Monday, April 19, 2010

there's beausage, and then there's just a tear

Grant Peterson of Rivendell Bicycle Works coined a word a few years back, called "beausage". He uses the term regularly to define bike-related objects that become, in his opinion, more beautiful with age and wear.

I understand beausage, and I like it. When I was a kid I loved wearing out my sneakers before I could outgrow them -- and when I hit my growth spurts that didn't happen as often. So I would wear them hard on purpose -- skidding to a stop using the soles of my sneakers instead of using the coaster brake on my bike, or climbing up trees and sliding down the longest branches back to the ground, knowing that the sliding would scrape against the rough bark and wear out my jeans faster. There was something really cool about wearing your own clothes hard enough and long enough for them to acquire a particular shape, a faded look, a texture that said you were the only person who'd ever worn this garment or used this hammer, or whatever. After I stopped growing I was able to relax and allow the natural wear-and-tear process to just happen on its own without pushing it along.

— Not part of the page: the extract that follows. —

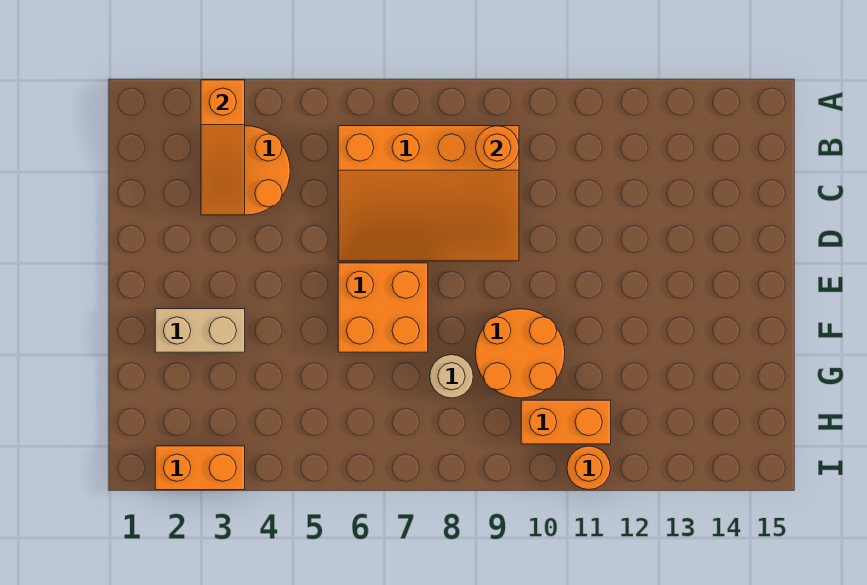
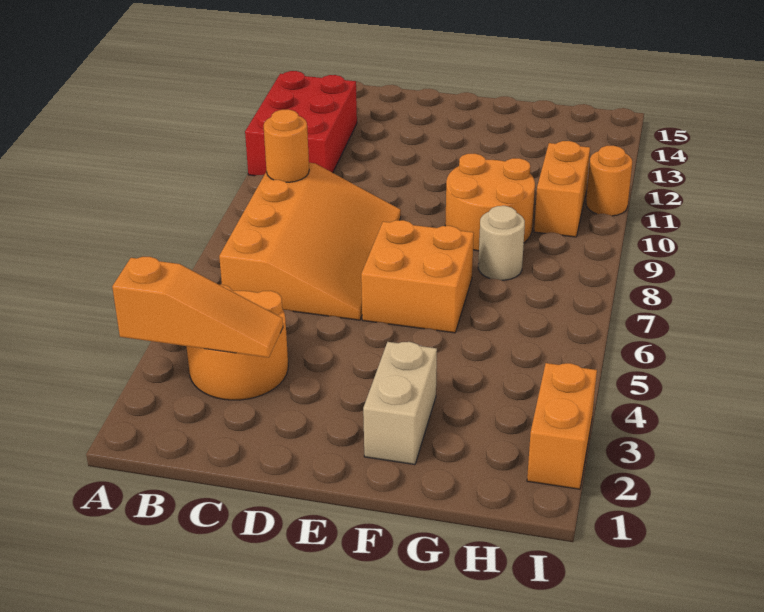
none -> red 2x3 brick [245,71,357,176]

Sometimes there's beausage, and sometimes there's just a tear that needs mending.
Case in point: my Carradice saddlebag, purchased new in 1997 and used regularly in all weather ever since. I've never re-waxed the cotton -- it was stiff when I got it -- and over the years it has faded from heavy use and exposure to sunlight and rain.
This week, the tiny hole at the corner of the bag became a tear, and I had to fix it before things got out of hand.


repair



repair, up close


The bag still has beausage to spare. Now, it won't rip apart and leak the contents out into the street. because there's beausage, and then there's just stuff that needs mending.